Gezi’de tek ses olup haykırmıştık…

Yaşam alanlarımız, doğa ve geleceğimiz için söz ve karar sahibi olan biziz.

Emeğimiz de bizim, bedenimiz de, mahallemiz de, tarlamız da…

Ne sermayeye kıdem tazminatlarını, ne TOKİ’ye mahalleleri, ne 2-B yasasına sit alanlarını, ne de maden şirketlerine meraları veriyoruz. Maden sahalarıyla, termik ve hidroelektrik santrallerle, onlar da yetmeyecek, nükleer santrallerle, sahillerimizi, ormanlarımızı, su havzalarımızı, tarım alanlarımızı gasp ediyorsunuz, geri dönülmez bir şekilde tahrip ediyorsunuz.

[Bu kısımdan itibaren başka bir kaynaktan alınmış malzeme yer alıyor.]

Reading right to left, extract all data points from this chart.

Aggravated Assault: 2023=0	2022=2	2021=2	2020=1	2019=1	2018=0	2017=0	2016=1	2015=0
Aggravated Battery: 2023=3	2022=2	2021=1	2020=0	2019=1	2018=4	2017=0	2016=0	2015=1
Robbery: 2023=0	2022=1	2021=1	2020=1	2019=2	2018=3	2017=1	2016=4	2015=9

Vaat ettiğiniz yeni yaşamlar için kurduğunuz siteler, kilometre kilometre saydığınız yollar ve köprüler, “çevreci” olduğunu iddia ettiğiniz çılgın projeler, her gün size bir başka rant alanı açıyor. “Kentsel dönüşüm” diyerek meydanlara, mahallelere, parklara el koyup yaşam alanlarımızı pazarlıyorsunuz. Emlak şirketlerinize mahallelerimizi vermiyoruz. Tıpkı HES’lerinize vadilerimizi vermediğimiz gibi.

Biz, yalnızca Taksim’de bir arada değildik. Tüm şiddetiniz ve öfkenizle canlarımızı aramızdan aldığınızda, Gezi Parkı direnişini kırabileceğinizi sandınız.

Oysa biz, köylerdeyiz, mahallelerdeyiz, meydanlardayız, sokaklardayız.

Yürüdüğümüz kaldırımlardan yaşadığımız evlere, kovulduğumuz sinemalara, pastanelere, parklara; tarihi “üç beş çanak çömlek”, tarihini savunanlar “üç beş çapulcu” olarak görülen kentimize  ve aslında tüm kentlerimize sahip çıkmak; “içinde yaşayanlar” olarak şehre dair sözümüzü söylemek için alanlardayız.

Çünkü bir şehrin kurtuluşu, “özellikle de tahribata uğramamış bir doğal çevrede yaşamaya ilişkin hayati ihtiyaca dayalı yeni bir üretim ve dağıtım”dan geçer ve bu, bize verilen “oyun alanlarında” göstereceğimiz bireysel çabalarla değil ancak toplumsal dayanışmayla gerçekleşebilir.

Çünkü bize dayatılan ve sözümüz-haklarımız yok sayılarak sürekli maruz bırakıldığımız “çılgın proje”ler, üçüncü – beşinci köprüler, Avrupa’nın en büyük alışveriş merkezleri olmadan bu kent daha güzel. Çünkü başka bir kent mümkün ama “yeşil kapitalizm imkânsız”.

Canlıların yaşam alanları ve hakları için, kırımız, kentimiz ve geleceğimiz için, “İstanbul bizim” demek için 22 Aralık’ta 12:00’de, Kadıköy’de bir araya geliyoruz.

Devrimin inatçı köstebeği orada olacak, biz orada olacağız!